■ **YOUR ASSIGNMENT**
From the line containing "click(833, 331)" to the line containing "alt+right_up()" in the records below, set down every line exactly as it stands, both ends included, and skip the pictures.

■ **THE RECORDS**
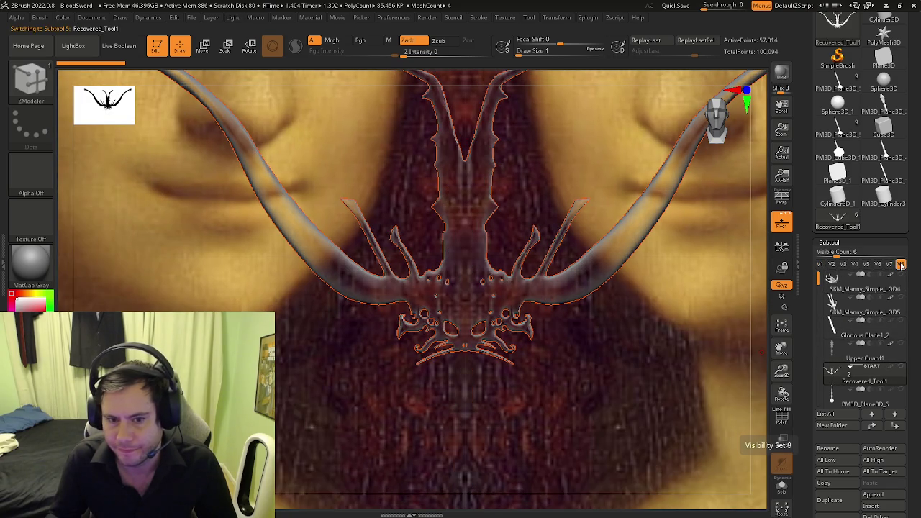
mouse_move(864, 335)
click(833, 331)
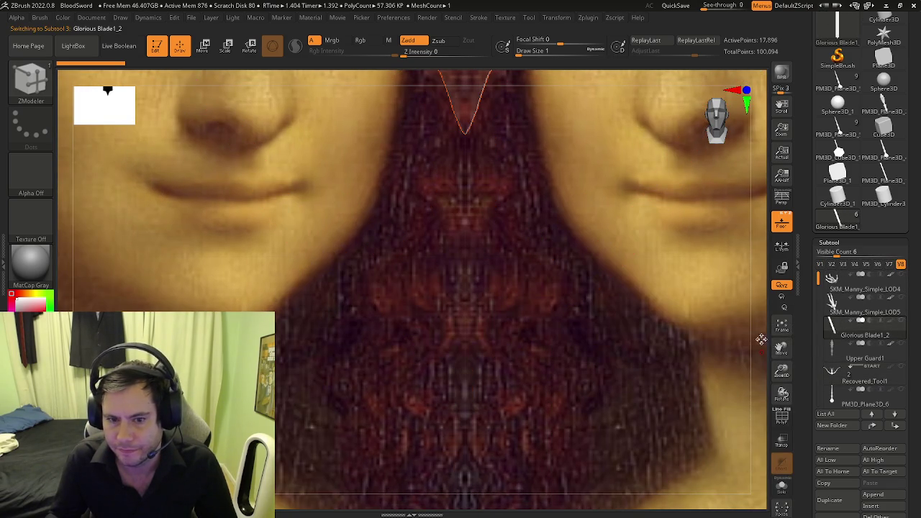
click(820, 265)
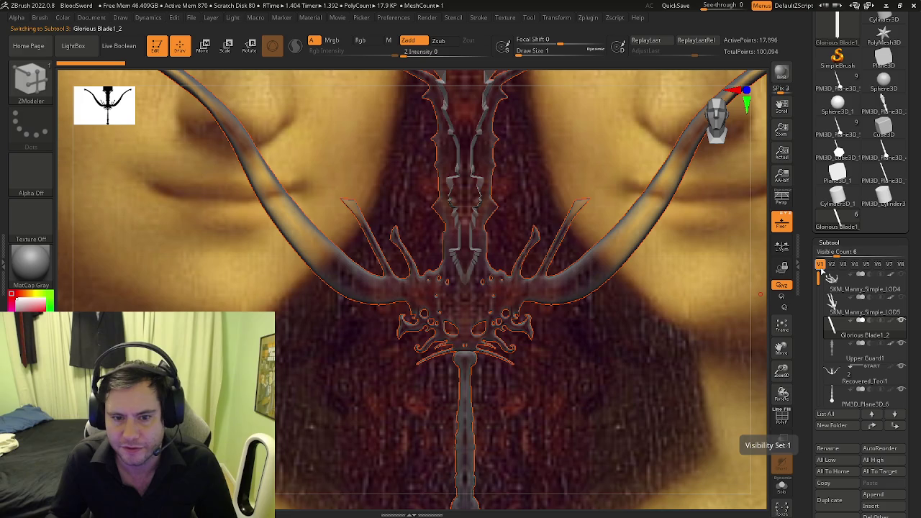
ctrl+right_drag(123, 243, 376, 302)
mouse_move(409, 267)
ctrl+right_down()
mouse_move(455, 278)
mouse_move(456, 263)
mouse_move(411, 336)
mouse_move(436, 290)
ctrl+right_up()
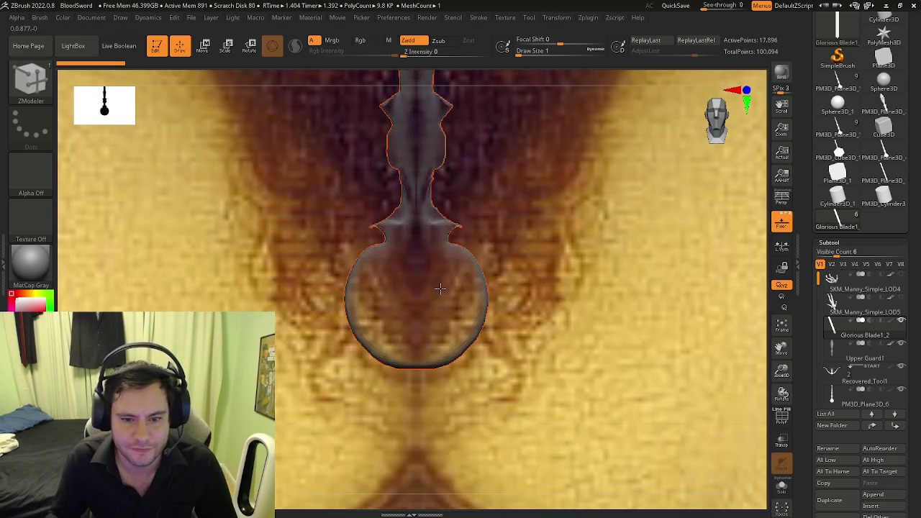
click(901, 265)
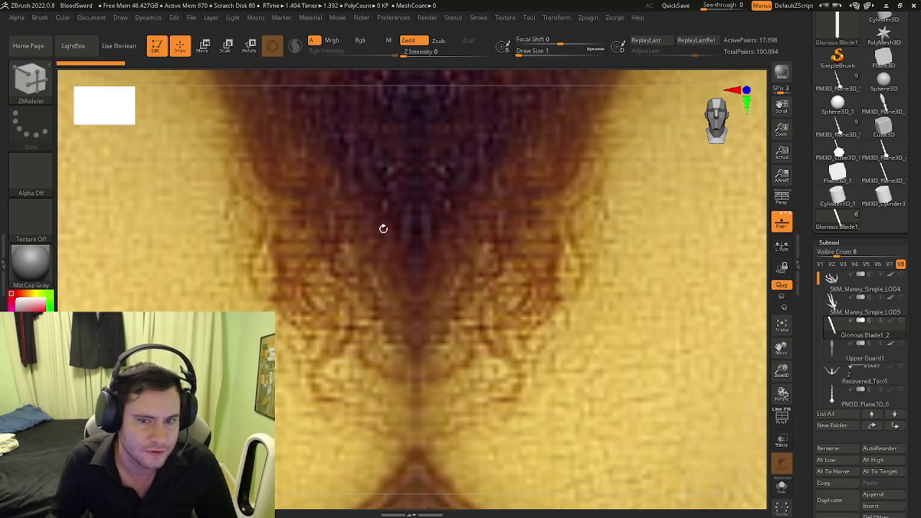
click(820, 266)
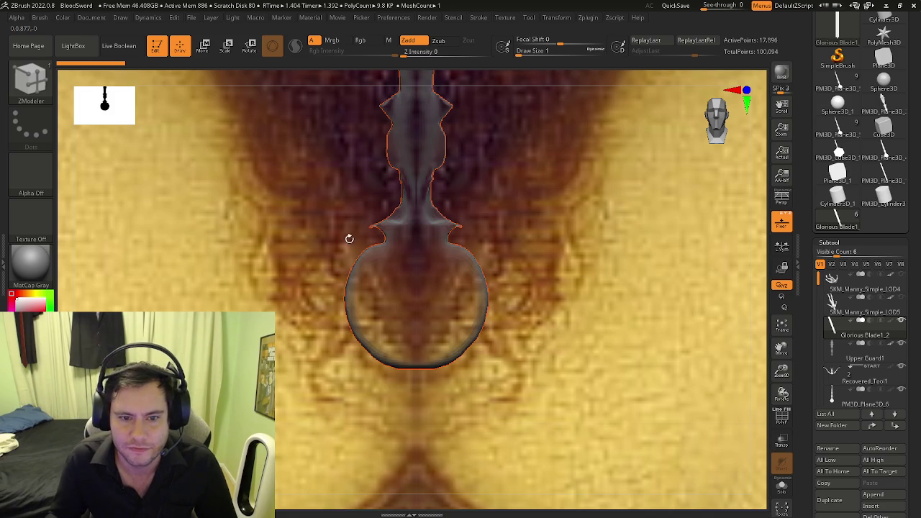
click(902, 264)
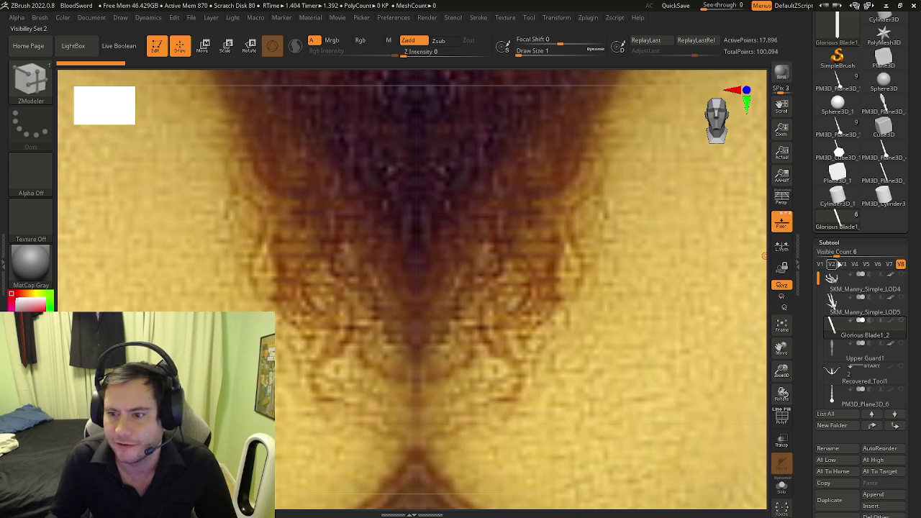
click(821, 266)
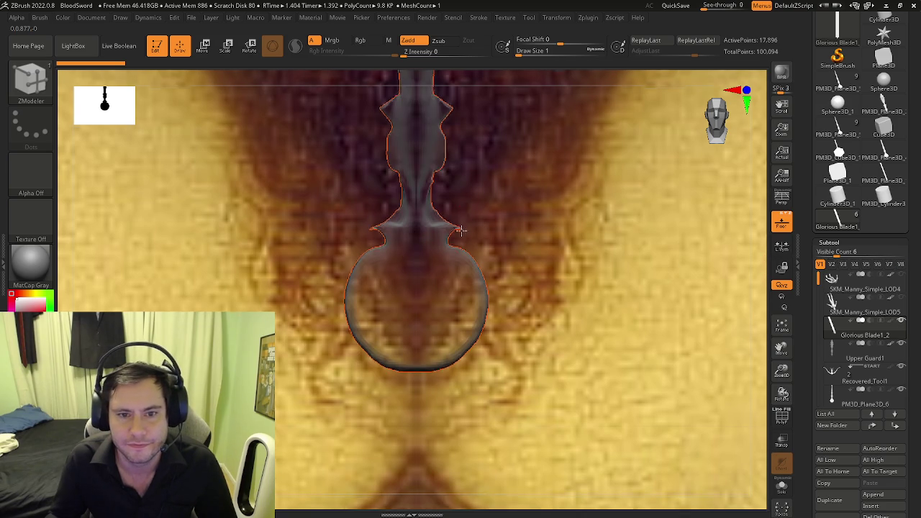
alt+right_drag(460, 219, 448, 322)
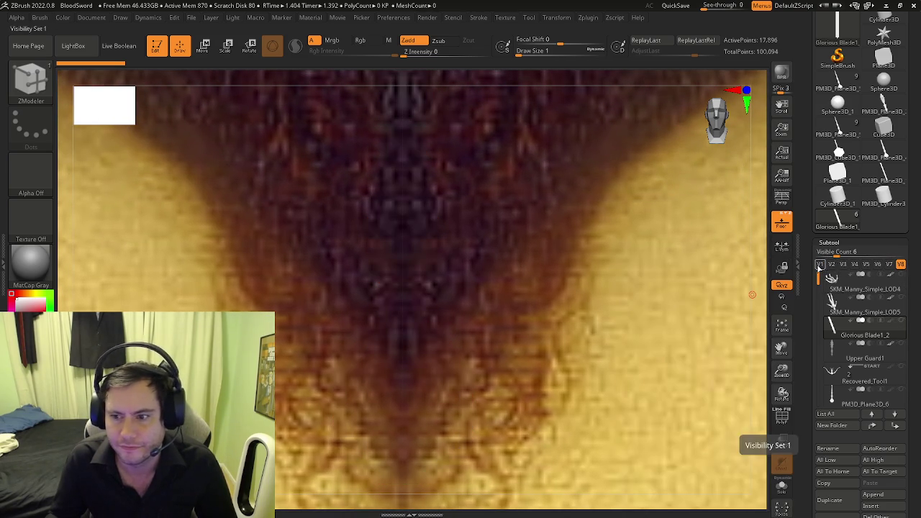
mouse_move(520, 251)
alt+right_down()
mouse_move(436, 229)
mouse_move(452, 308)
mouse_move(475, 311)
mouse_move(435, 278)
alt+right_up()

==

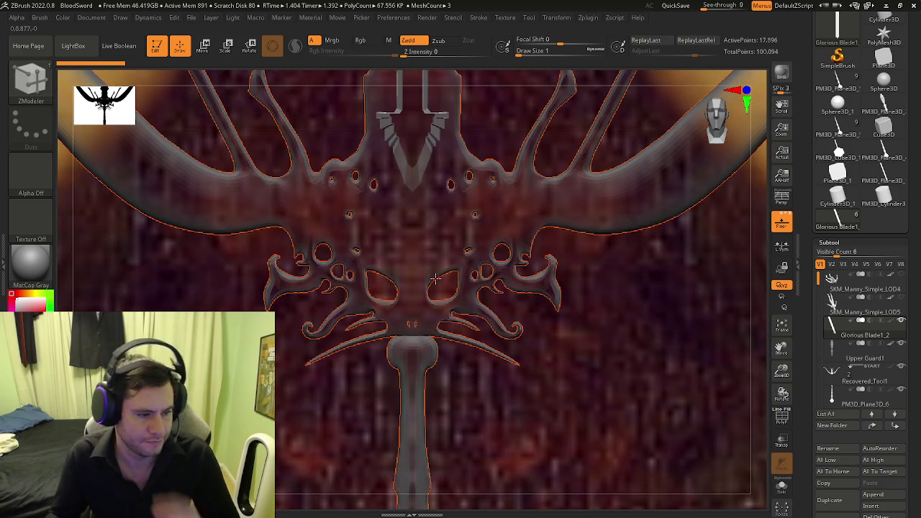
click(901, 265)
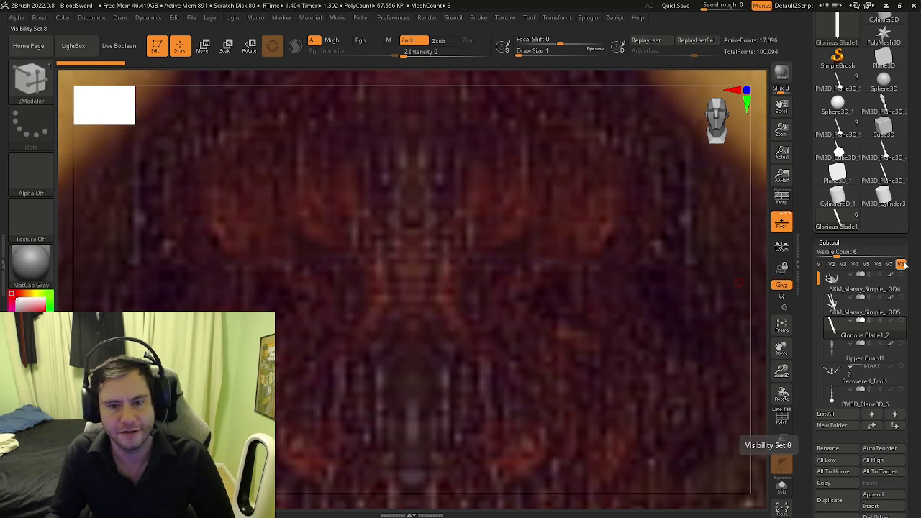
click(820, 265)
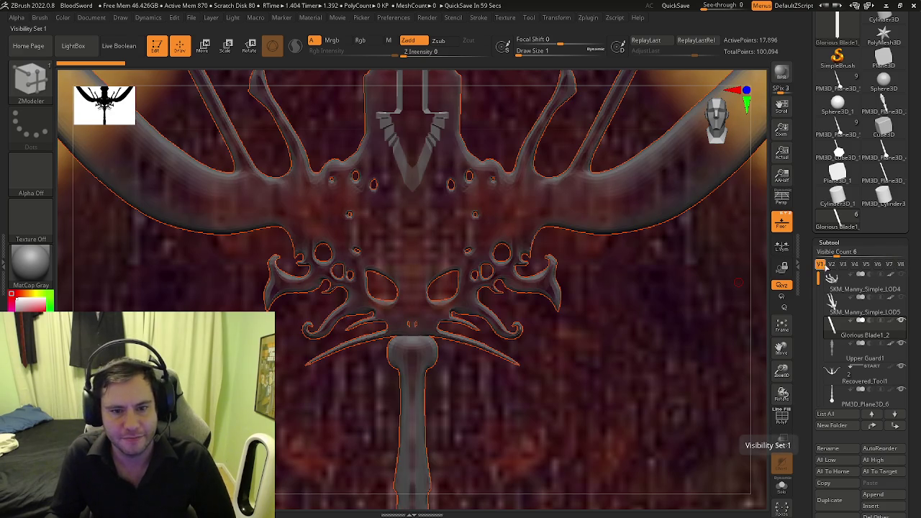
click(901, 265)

■ **SOLUTION FOR THIS PROBLEM**
click(833, 331)
click(820, 265)
ctrl+right_drag(123, 243, 376, 302)
mouse_move(409, 267)
ctrl+right_down()
mouse_move(455, 278)
mouse_move(456, 263)
mouse_move(411, 336)
mouse_move(436, 290)
ctrl+right_up()
click(901, 265)
click(820, 266)
click(902, 264)
click(821, 266)
alt+right_drag(460, 219, 448, 322)
mouse_move(520, 251)
alt+right_down()
mouse_move(436, 229)
mouse_move(452, 308)
mouse_move(475, 311)
mouse_move(435, 278)
alt+right_up()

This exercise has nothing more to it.